Les épisodes d’extension du vortex arctique vers le sud des États-Unis (côté oriental) sont plus fréquents depuis une quinzaine d’années. Ils donnent du crédit à la théorie du géographe climatologue Marcel Leroux, dite des AMP (Anticyclones Mobiles Polaires). Leroux renverse en effet la conception climatologique habituelle considérant que ce qui se passe à l’équateur conditionne l’ensemble du temps planétaire, comme une sorte de pompe à chaleur générale. Selon lui, il faut au contraire privilégier ce qui se passe aux pôles lesquels, contrairement aux régions tropicales où l’on n’observe qu’une faible variation interannuelle des températures, sont davantage affectés par des variations dans ce domaine (sans pour autant oublier qu’à proximité du pôle, le thermomètre ne descend pas en dessous de zéro).

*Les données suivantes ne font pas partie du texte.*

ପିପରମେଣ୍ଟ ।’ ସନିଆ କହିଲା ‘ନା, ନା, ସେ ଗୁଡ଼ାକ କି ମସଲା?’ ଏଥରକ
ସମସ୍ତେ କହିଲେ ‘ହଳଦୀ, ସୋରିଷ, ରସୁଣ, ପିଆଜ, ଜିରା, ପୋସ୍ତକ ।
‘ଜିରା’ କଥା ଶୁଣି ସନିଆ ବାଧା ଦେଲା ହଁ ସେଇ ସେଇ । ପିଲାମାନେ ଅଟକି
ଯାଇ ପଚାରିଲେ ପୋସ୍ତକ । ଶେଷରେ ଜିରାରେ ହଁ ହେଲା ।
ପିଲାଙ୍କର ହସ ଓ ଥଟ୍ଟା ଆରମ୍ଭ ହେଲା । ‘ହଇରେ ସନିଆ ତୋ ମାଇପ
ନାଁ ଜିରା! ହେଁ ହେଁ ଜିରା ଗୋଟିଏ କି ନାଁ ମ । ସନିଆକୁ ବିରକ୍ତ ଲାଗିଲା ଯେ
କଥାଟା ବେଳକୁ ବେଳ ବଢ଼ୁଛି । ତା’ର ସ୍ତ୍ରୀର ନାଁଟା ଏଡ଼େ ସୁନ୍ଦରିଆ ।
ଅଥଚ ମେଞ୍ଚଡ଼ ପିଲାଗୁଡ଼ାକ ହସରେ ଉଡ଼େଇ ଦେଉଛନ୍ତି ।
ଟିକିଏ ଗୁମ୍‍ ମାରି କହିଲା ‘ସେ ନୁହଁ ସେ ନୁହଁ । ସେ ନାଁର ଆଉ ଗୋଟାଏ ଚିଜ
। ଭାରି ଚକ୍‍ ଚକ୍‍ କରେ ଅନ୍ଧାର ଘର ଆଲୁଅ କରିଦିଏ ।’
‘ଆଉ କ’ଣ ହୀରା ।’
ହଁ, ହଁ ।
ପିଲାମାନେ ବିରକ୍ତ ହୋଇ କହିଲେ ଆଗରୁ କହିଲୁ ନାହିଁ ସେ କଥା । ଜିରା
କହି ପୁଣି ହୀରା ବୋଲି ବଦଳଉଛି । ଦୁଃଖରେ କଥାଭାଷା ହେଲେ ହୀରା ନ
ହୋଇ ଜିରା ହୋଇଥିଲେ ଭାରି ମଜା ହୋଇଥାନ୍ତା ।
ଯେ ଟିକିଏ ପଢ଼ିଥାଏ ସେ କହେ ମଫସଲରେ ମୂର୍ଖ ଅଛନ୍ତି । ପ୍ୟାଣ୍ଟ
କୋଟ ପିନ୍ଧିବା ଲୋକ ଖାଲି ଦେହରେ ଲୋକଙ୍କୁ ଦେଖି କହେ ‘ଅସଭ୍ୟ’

Pour Leroux, « le refroidissement de l’Arctique augmente la puissance et la fréquence des AMP, l’exportation d’air froid est en constant accroissement. (…). Leur trajectoire est plus méridionale, les agglutinations anticycloniques sont plus puissantes, plus fréquentes et plus étendues, les dépressions sont plus creusées, les échanges méridiens sont intensifiés » (La Dynamique du temps et du climat, Dunod, 2000, 2e édition).
Révolutionnaire, bouleversant trop de schémas établis, critiquant férocement le « tout modélisation » en privilégiant les observations sur les terrains, avec comparaisons rétroactives, la théorie des AMP est rejetée par la doxa. Il est vrai qu’elle remet en cause la conclusion comme quoi pour « lutter contre le changement climatique », il faut prôner la « décarbonation » et, donc, relancer l’électronucléaire.
Le dernier rapport du GIEC (rapport du Groupe III, celui qui est chargé des « solutions », avril 2022) reconnaît en effet que « l’énergie nucléaire peut faire partie d’une stratégie d’atténuation » de l’émission des gaz à effet de serre (p. 333). Il reste dans la lignée du précédent président du GIEC, l’économiste sud-coréen Lee Hoesung, qui, lors d’une conférence de l’AIEA (Agence internationale de l’énergie atomique) tenue à Vienne le 7 octobre 2019, souhaite à cet organisme de « réussir à relever ces défis car le climat a besoin de toute l’aide possible ».
Certes, qu’en mots subtilement choisis tous ces propos sont-ils tenus ! La prudence est de rigueur pour ne pas fâcher les derniers écologistes encore opposés au nucléaire. Mais le message est clair, sauf pour les partisans obtus de la doxa qui ne voient pas non plus que, en France, les médiatiques physiciens de l’atmosphère (à ne pas confondre avec les géographes climatologues) dopés à la modélisation et à la politique de la peur via le catastrophisme sont liés au CÉA (Commissariat à l’Énergie Atomique) : Jean Jouzel, Véronique Masson-Delmotte, Hervé Le Treut, feu Michel Petit, Françoise Vimeux, François-Marie Bréon, Sylvie Joussaume, Jean-Claude Duplessy ou Christophe Cassou, des scientifiques qui, quel hasard, sont favorables à l’électronucléaire.
L’actuel épisode du vortex nord-américain a des répercussions sur la façade orientale du continent européen, dont l’Hexagone. Météo-France annonce une période de froid. Il neige à Saint-Etienne au-dessus de 850 m d’altitude. Nous sommes en hiver, quoi.
Philippe Pelletier, le 25 janvier 2026.